Generally, while Pillar 1 (Social Security) is not considered FBAR reportable — since it is equivalent to U.S. Social Security and not technically an account — the same cannot be said for other pillars.
Pillar 2 (Occupation) or Pillar 3 (Private) are reported on the FBAR since they are segregated accounts for each person who contributes, and the accounts have a separate identifier and value based on the contribution amounts.
FATCA Form 8938 & Italy Pension Plan
The IRS Form 8938 (FATCA) form is required for certain U.S. Taxpayers to report specified foreign financial assets.
The FATCA reporting (for U.S. Taxpayers) was introduced on the 2011 tax returns, and is technically referred to as the Foreign Account Tax Compliance Act.
Foreign Pension & Retirement is considered a foreign asset for FATCA purposes and therefore would be reportable on a Form 8938.
Generally, the same rules would apply as for the FBAR, insofar as Pillar 1 may escape reporting, but Pillars 2 and 3 are reportable.
Form 3520/3520-A & Italy Pension Plan
Form 3520-A/3520 is used to report Foreign Trusts. At its most basic, a pension such as an Italy Pension is foreign trust:
- Government Trustor (Pillar 1),
- Employer Trustor (Pillar 2)
- Investor/Employee (Pillar 3)
And, each trust has an Administrator, along with the employee beneficiary.
Thus, technically, the Italy Pensions are a Trust.
Pillar 1: 3520-A
Pillar 1 is State mandated (State) which most resembles U.S. social security. It has no identifiable segregated balance, and the beneficiary (employee) is not the owner of the trust.
Presumably, the trust would not be reportable on Forms 3520/3520-A.
Pillar 2: 3520-A
There is no concrete ruling by the IRS on the reporting for the Italy Pillar 2 and 3 pensions on the Form 3520-A. Generally, unless the employee has contributed more to the pension plan than the employer has, it is not reported on Forms 3520, since the beneficiary is not the owner of the trust during the years the beneficiary is employed and funding the pension.
In addition, it may qualify for a Revenue Procedure exception under Rev.

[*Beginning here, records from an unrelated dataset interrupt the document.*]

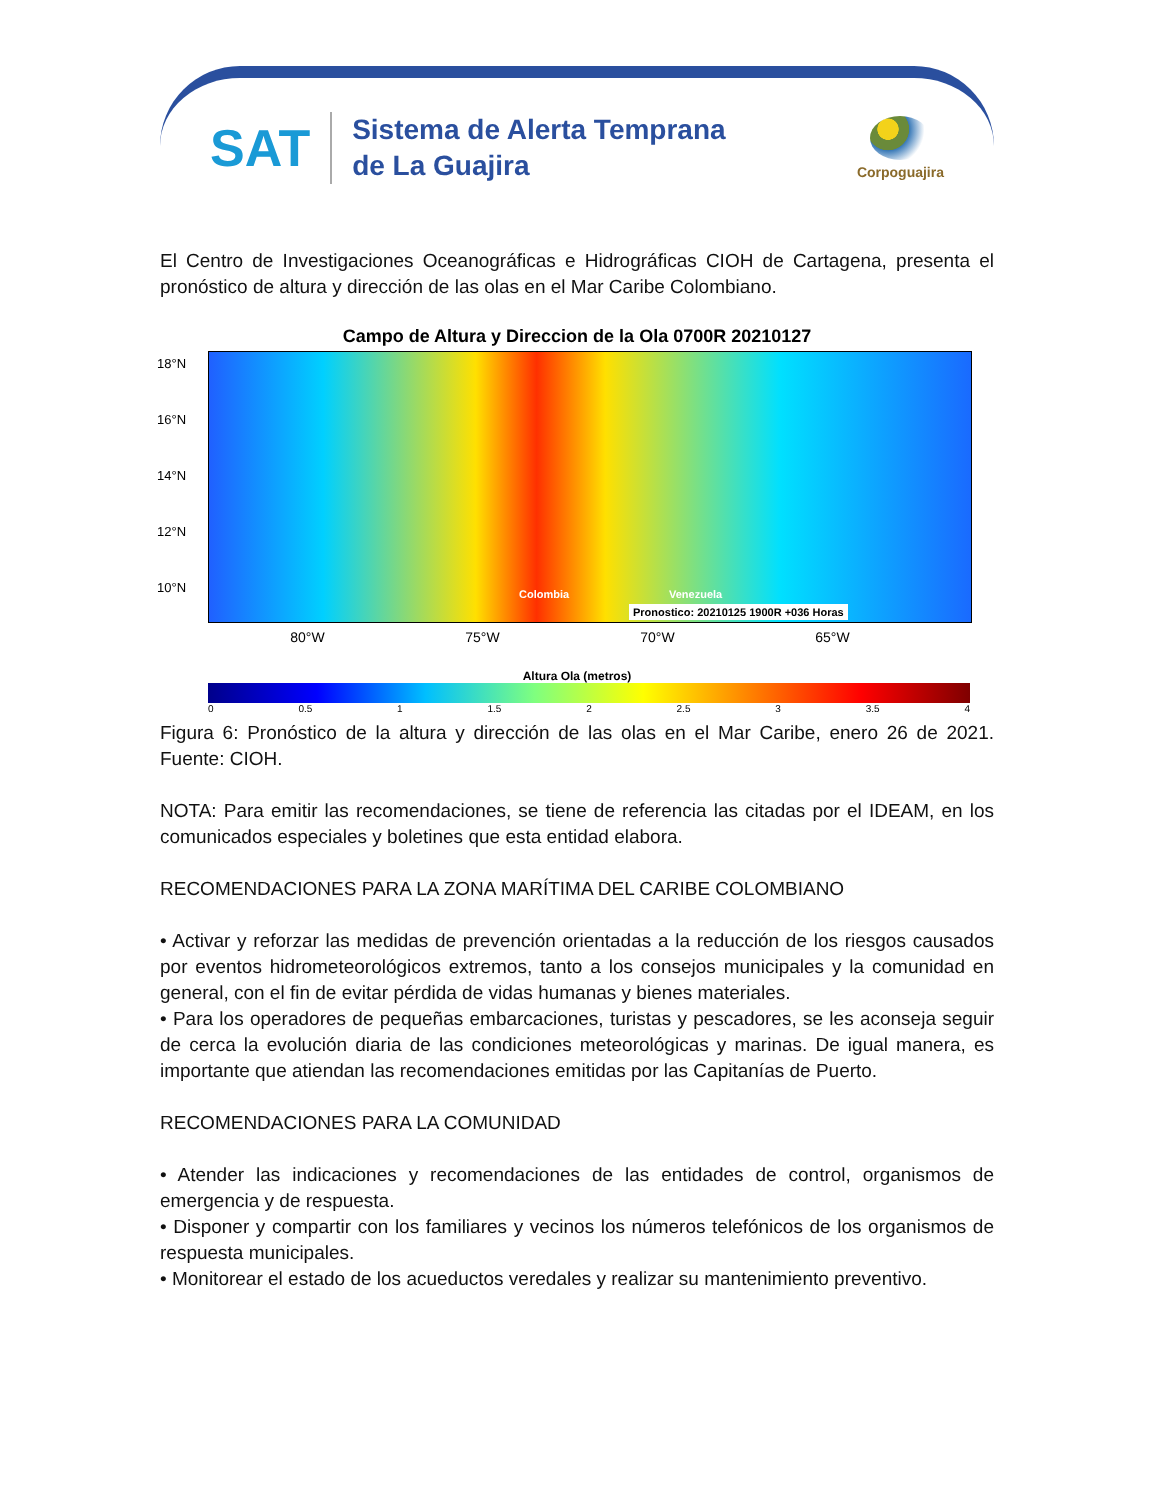SAT
Sistema de Alerta Temprana
de La Guajira
Corpoguajira
El Centro de Investigaciones Oceanográficas e Hidrográficas CIOH de Cartagena, presenta el pronóstico de altura y dirección de las olas en el Mar Caribe Colombiano.
Campo de Altura y Direccion de la Ola 0700R 20210127
18°N
16°N
14°N
12°N
10°N Colombia Venezuela
Pronostico: 20210125 1900R +036 Horas
80°W 75°W 70°W 65°W
Altura Ola (metros)
0 0.5 1 1.5 2 2.5 3 3.5 4
Figura 6: Pronóstico de la altura y dirección de las olas en el Mar Caribe, enero 26 de 2021. Fuente: CIOH.
NOTA: Para emitir las recomendaciones, se tiene de referencia las citadas por el IDEAM, en los comunicados especiales y boletines que esta entidad elabora.
RECOMENDACIONES PARA LA ZONA MARÍTIMA DEL CARIBE COLOMBIANO
• Activar y reforzar las medidas de prevención orientadas a la reducción de los riesgos causados por eventos hidrometeorológicos extremos, tanto a los consejos municipales y la comunidad en general, con el fin de evitar pérdida de vidas humanas y bienes materiales.
• Para los operadores de pequeñas embarcaciones, turistas y pescadores, se les aconseja seguir de cerca la evolución diaria de las condiciones meteorológicas y marinas. De igual manera, es importante que atiendan las recomendaciones emitidas por las Capitanías de Puerto.
RECOMENDACIONES PARA LA COMUNIDAD
• Atender las indicaciones y recomendaciones de las entidades de control, organismos de emergencia y de respuesta.
• Disponer y compartir con los familiares y vecinos los números telefónicos de los organismos de respuesta municipales.
• Monitorear el estado de los acueductos veredales y realizar su mantenimiento preventivo.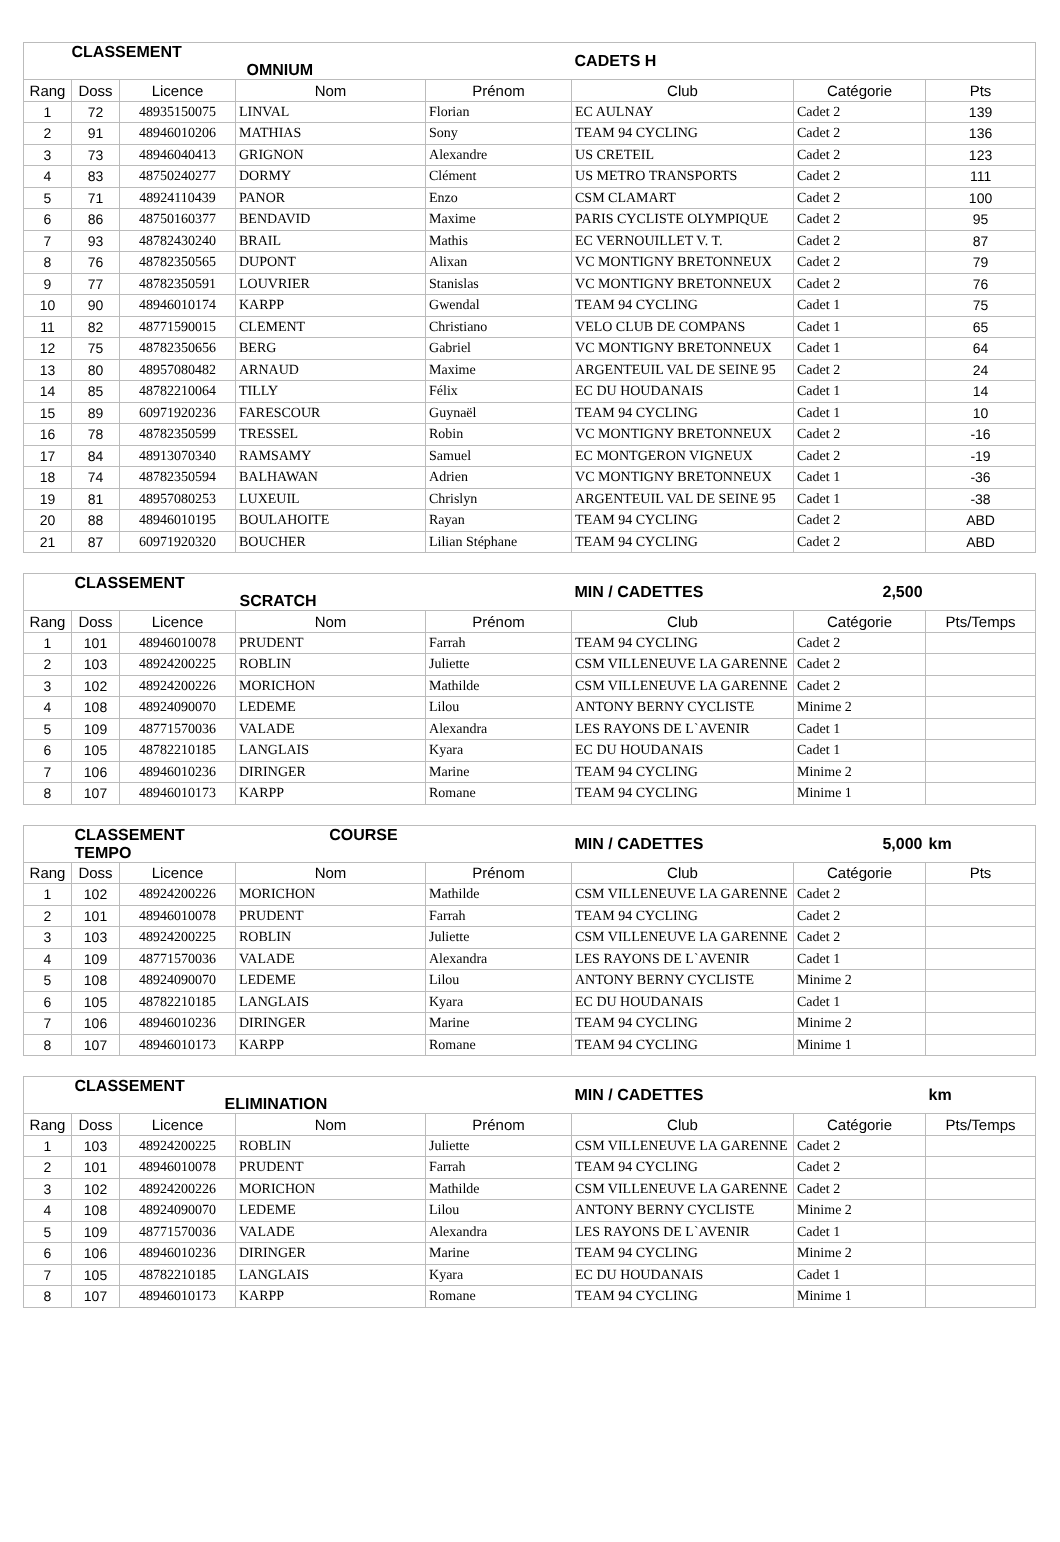| | CLASSEMENT OMNIUM | | | | CADETS H | | |
| Rang | Doss | Licence | Nom | Prénom | Club | Catégorie | Pts |
| 1 | 72 | 48935150075 | LINVAL | Florian | EC AULNAY | Cadet 2 | 139 |
| 2 | 91 | 48946010206 | MATHIAS | Sony | TEAM 94 CYCLING | Cadet 2 | 136 |
| 3 | 73 | 48946040413 | GRIGNON | Alexandre | US CRETEIL | Cadet 2 | 123 |
| 4 | 83 | 48750240277 | DORMY | Clément | US METRO TRANSPORTS | Cadet 2 | 111 |
| 5 | 71 | 48924110439 | PANOR | Enzo | CSM CLAMART | Cadet 2 | 100 |
| 6 | 86 | 48750160377 | BENDAVID | Maxime | PARIS CYCLISTE OLYMPIQUE | Cadet 2 | 95 |
| 7 | 93 | 48782430240 | BRAIL | Mathis | EC VERNOUILLET V. T. | Cadet 2 | 87 |
| 8 | 76 | 48782350565 | DUPONT | Alixan | VC MONTIGNY BRETONNEUX | Cadet 2 | 79 |
| 9 | 77 | 48782350591 | LOUVRIER | Stanislas | VC MONTIGNY BRETONNEUX | Cadet 2 | 76 |
| 10 | 90 | 48946010174 | KARPP | Gwendal | TEAM 94 CYCLING | Cadet 1 | 75 |
| 11 | 82 | 48771590015 | CLEMENT | Christiano | VELO CLUB DE COMPANS | Cadet 1 | 65 |
| 12 | 75 | 48782350656 | BERG | Gabriel | VC MONTIGNY BRETONNEUX | Cadet 1 | 64 |
| 13 | 80 | 48957080482 | ARNAUD | Maxime | ARGENTEUIL VAL DE SEINE 95 | Cadet 2 | 24 |
| 14 | 85 | 48782210064 | TILLY | Félix | EC DU HOUDANAIS | Cadet 1 | 14 |
| 15 | 89 | 60971920236 | FARESCOUR | Guynaël | TEAM 94 CYCLING | Cadet 1 | 10 |
| 16 | 78 | 48782350599 | TRESSEL | Robin | VC MONTIGNY BRETONNEUX | Cadet 2 | -16 |
| 17 | 84 | 48913070340 | RAMSAMY | Samuel | EC MONTGERON VIGNEUX | Cadet 2 | -19 |
| 18 | 74 | 48782350594 | BALHAWAN | Adrien | VC MONTIGNY BRETONNEUX | Cadet 1 | -36 |
| 19 | 81 | 48957080253 | LUXEUIL | Chrislyn | ARGENTEUIL VAL DE SEINE 95 | Cadet 1 | -38 |
| 20 | 88 | 48946010195 | BOULAHOITE | Rayan | TEAM 94 CYCLING | Cadet 2 | ABD |
| 21 | 87 | 60971920320 | BOUCHER | Lilian Stéphane | TEAM 94 CYCLING | Cadet 2 | ABD |
| | CLASSEMENT SCRATCH | | | | MIN / CADETTES | 2,500 | |
| Rang | Doss | Licence | Nom | Prénom | Club | Catégorie | Pts/Temps |
| 1 | 101 | 48946010078 | PRUDENT | Farrah | TEAM 94 CYCLING | Cadet 2 | |
| 2 | 103 | 48924200225 | ROBLIN | Juliette | CSM VILLENEUVE LA GARENNE | Cadet 2 | |
| 3 | 102 | 48924200226 | MORICHON | Mathilde | CSM VILLENEUVE LA GARENNE | Cadet 2 | |
| 4 | 108 | 48924090070 | LEDEME | Lilou | ANTONY BERNY CYCLISTE | Minime 2 | |
| 5 | 109 | 48771570036 | VALADE | Alexandra | LES RAYONS DE L`AVENIR | Cadet 1 | |
| 6 | 105 | 48782210185 | LANGLAIS | Kyara | EC DU HOUDANAIS | Cadet 1 | |
| 7 | 106 | 48946010236 | DIRINGER | Marine | TEAM 94 CYCLING | Minime 2 | |
| 8 | 107 | 48946010173 | KARPP | Romane | TEAM 94 CYCLING | Minime 1 | |
| | CLASSEMENT COURSE TEMPO | | | | MIN / CADETTES | 5,000 | km |
| Rang | Doss | Licence | Nom | Prénom | Club | Catégorie | Pts |
| 1 | 102 | 48924200226 | MORICHON | Mathilde | CSM VILLENEUVE LA GARENNE | Cadet 2 | |
| 2 | 101 | 48946010078 | PRUDENT | Farrah | TEAM 94 CYCLING | Cadet 2 | |
| 3 | 103 | 48924200225 | ROBLIN | Juliette | CSM VILLENEUVE LA GARENNE | Cadet 2 | |
| 4 | 109 | 48771570036 | VALADE | Alexandra | LES RAYONS DE L`AVENIR | Cadet 1 | |
| 5 | 108 | 48924090070 | LEDEME | Lilou | ANTONY BERNY CYCLISTE | Minime 2 | |
| 6 | 105 | 48782210185 | LANGLAIS | Kyara | EC DU HOUDANAIS | Cadet 1 | |
| 7 | 106 | 48946010236 | DIRINGER | Marine | TEAM 94 CYCLING | Minime 2 | |
| 8 | 107 | 48946010173 | KARPP | Romane | TEAM 94 CYCLING | Minime 1 | |
| | CLASSEMENT ELIMINATION | | | | MIN / CADETTES | | km |
| Rang | Doss | Licence | Nom | Prénom | Club | Catégorie | Pts/Temps |
| 1 | 103 | 48924200225 | ROBLIN | Juliette | CSM VILLENEUVE LA GARENNE | Cadet 2 | |
| 2 | 101 | 48946010078 | PRUDENT | Farrah | TEAM 94 CYCLING | Cadet 2 | |
| 3 | 102 | 48924200226 | MORICHON | Mathilde | CSM VILLENEUVE LA GARENNE | Cadet 2 | |
| 4 | 108 | 48924090070 | LEDEME | Lilou | ANTONY BERNY CYCLISTE | Minime 2 | |
| 5 | 109 | 48771570036 | VALADE | Alexandra | LES RAYONS DE L`AVENIR | Cadet 1 | |
| 6 | 106 | 48946010236 | DIRINGER | Marine | TEAM 94 CYCLING | Minime 2 | |
| 7 | 105 | 48782210185 | LANGLAIS | Kyara | EC DU HOUDANAIS | Cadet 1 | |
| 8 | 107 | 48946010173 | KARPP | Romane | TEAM 94 CYCLING | Minime 1 | |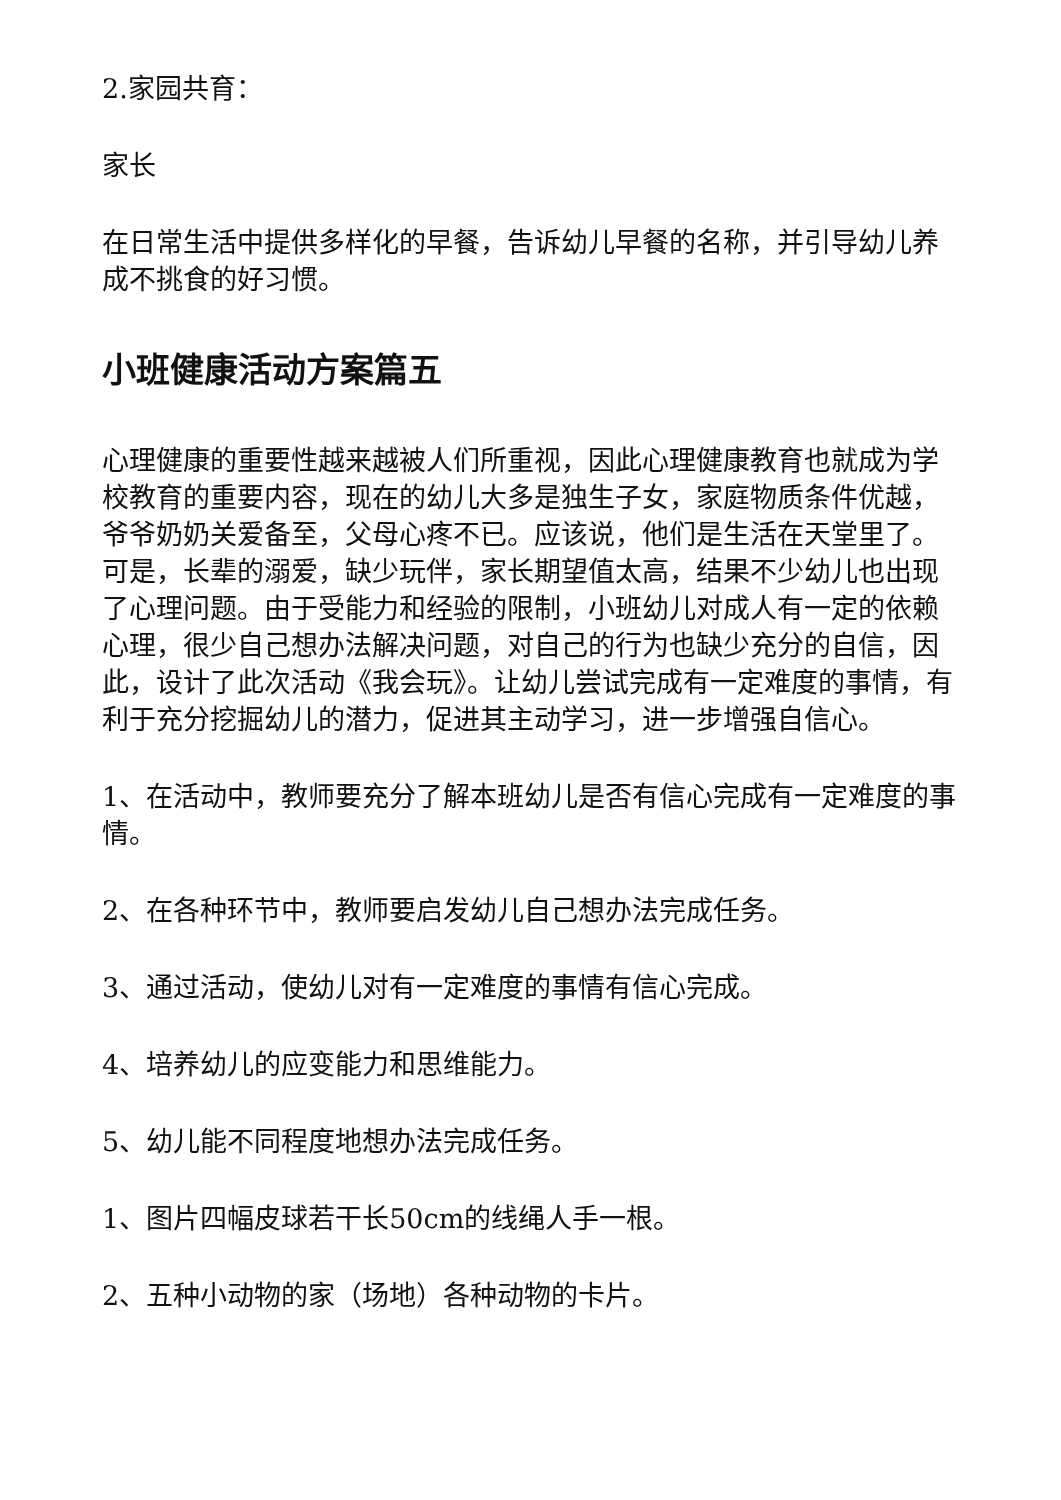2.家园共育：
家长
在日常生活中提供多样化的早餐，告诉幼儿早餐的名称，并引导幼儿养成不挑食的好习惯。
小班健康活动方案篇五
心理健康的重要性越来越被人们所重视，因此心理健康教育也就成为学校教育的重要内容，现在的幼儿大多是独生子女，家庭物质条件优越，爷爷奶奶关爱备至，父母心疼不已。应该说，他们是生活在天堂里了。可是，长辈的溺爱，缺少玩伴，家长期望值太高，结果不少幼儿也出现了心理问题。由于受能力和经验的限制，小班幼儿对成人有一定的依赖心理，很少自己想办法解决问题，对自己的行为也缺少充分的自信，因此，设计了此次活动《我会玩》。让幼儿尝试完成有一定难度的事情，有利于充分挖掘幼儿的潜力，促进其主动学习，进一步增强自信心。
1、在活动中，教师要充分了解本班幼儿是否有信心完成有一定难度的事情。
2、在各种环节中，教师要启发幼儿自己想办法完成任务。
3、通过活动，使幼儿对有一定难度的事情有信心完成。
4、培养幼儿的应变能力和思维能力。
5、幼儿能不同程度地想办法完成任务。
1、图片四幅皮球若干长50cm的线绳人手一根。
2、五种小动物的家（场地）各种动物的卡片。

Proc. 2020-17, depending on the person’s salary, age (determines percentage contributions), voluntary vs. mandatory, and employed vs. self-employed.
Pillar 3: 3520-A
Italy Pension Pillar 3 is completely optional and voluntary.
Therefore, chances are this is a foreign trust which would be subject to Form 3520-A Reporting (Rev. Proc. 2020-17 may exempt reporting)
In addition, some clients will take the position that it is still a form of pension vs. pure investment, and therefore while it is in the growth phase, and deductions are not being taken, it is can escape reporting.
Form 8833 is used by Taxpayers who want to take a Treaty Position on issues involving the applicability of tax rules when it involves the pension (and other tax related matters).
Form 8621 is used to report PFIC (Passive Foreign Investment Companies). It also includes Foreign Mutual Funds. Generally, Pillar 1 is not reportable, but Pillars 2 and 3 would be.
With PFIC, the main question will become whether the PFIC requirement (presuming the investments have funds in them), are reportable during the growth period (pre-distribution), or only once the pension becomes active/accessible.
That is a strategy issue each person should discuss with their counsel.
Unreported Italy Pension
If you have not properly reported your Italy Foreign Pension in the U.S. for tax, FBAR, FATCA, PFIC (8621) or other reporting, you may be out of compliance and possibly subject to fines and penalties.